Start of Block

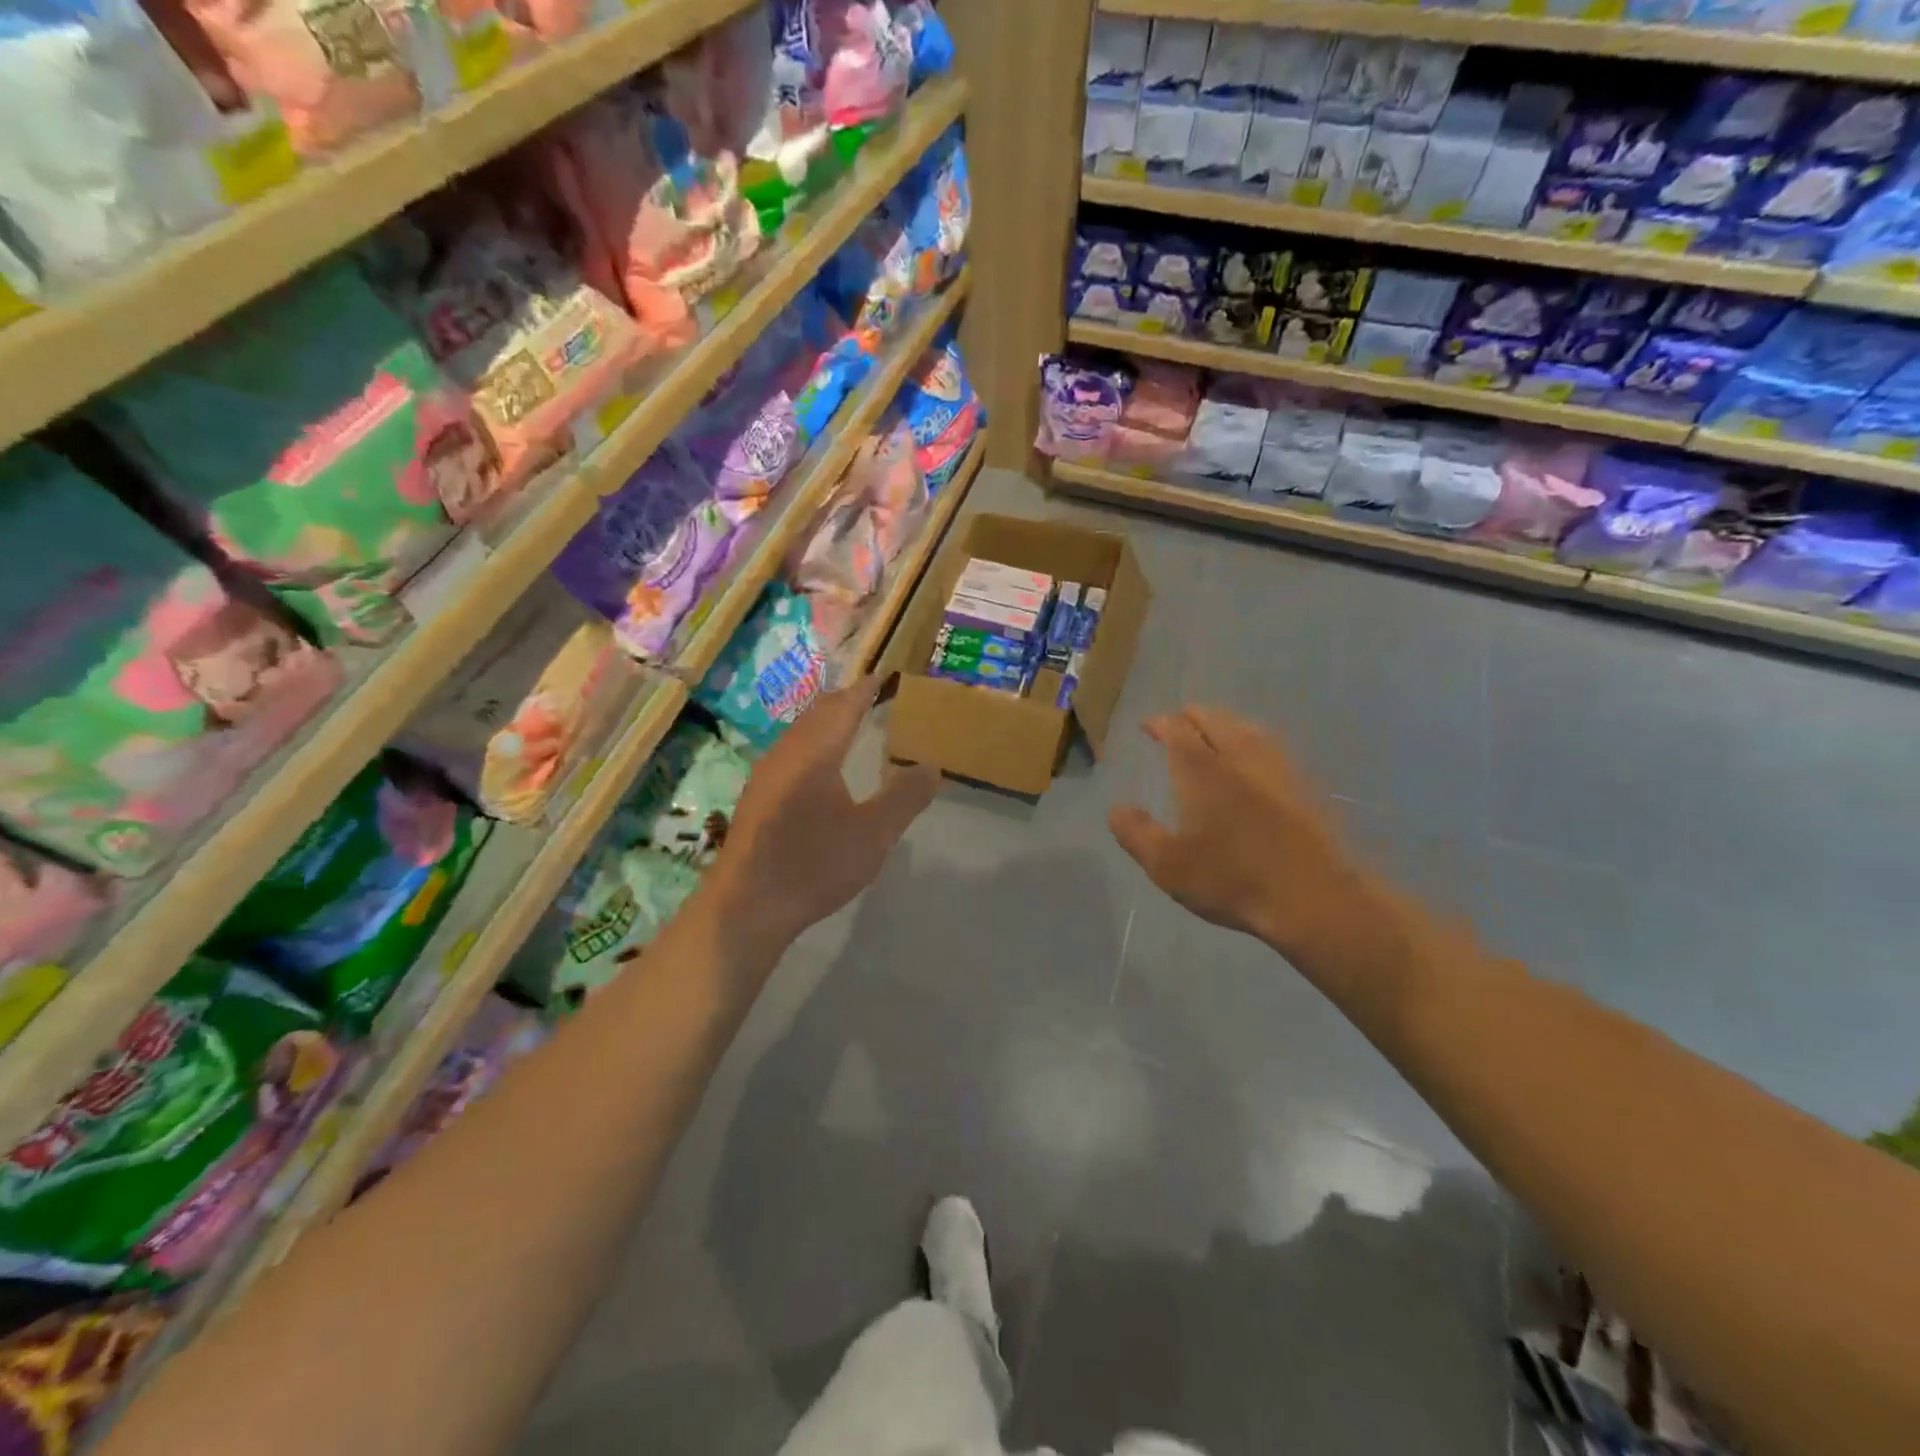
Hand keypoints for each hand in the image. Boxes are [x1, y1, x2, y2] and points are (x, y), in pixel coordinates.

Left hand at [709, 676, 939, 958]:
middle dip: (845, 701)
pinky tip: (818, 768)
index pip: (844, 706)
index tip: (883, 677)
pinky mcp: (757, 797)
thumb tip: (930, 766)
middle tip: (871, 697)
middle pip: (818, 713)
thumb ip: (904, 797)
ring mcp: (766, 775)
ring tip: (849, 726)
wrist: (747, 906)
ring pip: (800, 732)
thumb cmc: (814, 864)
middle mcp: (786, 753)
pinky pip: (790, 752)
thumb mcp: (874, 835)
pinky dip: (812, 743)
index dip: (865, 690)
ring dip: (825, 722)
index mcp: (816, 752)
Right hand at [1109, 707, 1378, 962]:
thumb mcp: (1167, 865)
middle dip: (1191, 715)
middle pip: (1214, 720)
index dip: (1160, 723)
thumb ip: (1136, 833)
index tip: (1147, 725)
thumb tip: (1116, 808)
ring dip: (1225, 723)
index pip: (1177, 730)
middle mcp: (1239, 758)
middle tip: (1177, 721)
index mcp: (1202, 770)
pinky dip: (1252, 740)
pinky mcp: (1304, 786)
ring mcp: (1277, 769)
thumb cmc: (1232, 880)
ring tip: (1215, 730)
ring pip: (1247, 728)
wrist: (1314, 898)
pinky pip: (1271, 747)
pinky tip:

End of Block

Your goal
Would you provide an exact, picture-free copy of the data above?

Solution below
Hand keypoints for each hand in the image. Boxes are [x1, y1, x2, y2] and points are (x, y), in pixel coordinates.

Left hand at [709, 676, 939, 958]:
middle dip: (845, 701)
pinky tip: (818, 768)
index pip: (844, 706)
index tip: (883, 677)
pinky mcp: (757, 797)
thumb tip: (930, 766)
middle tip: (871, 697)
middle pip: (818, 713)
thumb ip: (904, 797)
ring mcp: (766, 775)
ring tip: (849, 726)
wrist: (747, 906)
ring pip: (800, 732)
thumb cmc: (814, 864)
middle mcp: (786, 753)
pinky pip: (790, 752)
thumb mcp: (874, 835)
pinky dip: (812, 743)
index dip: (865, 690)
ring dip: (825, 722)
index mcp: (816, 752)
Right hand at [1109, 707, 1378, 962]:
thumb mcp: (1167, 865)
middle dip: (1191, 715)
middle pip: (1214, 720)
index dip: (1160, 723)
thumb ip: (1136, 833)
index tip: (1147, 725)
thumb tip: (1116, 808)
ring dip: (1225, 723)
index pip: (1177, 730)
middle mcp: (1239, 758)
middle tip: (1177, 721)
index mcp: (1202, 770)
pinky dip: (1252, 740)
pinky mcp: (1304, 786)
ring mcp: (1277, 769)
thumb cmc: (1232, 880)
ring tip: (1215, 730)
ring pip: (1247, 728)
wrist: (1314, 898)
pinky pip: (1271, 747)
pinky tip:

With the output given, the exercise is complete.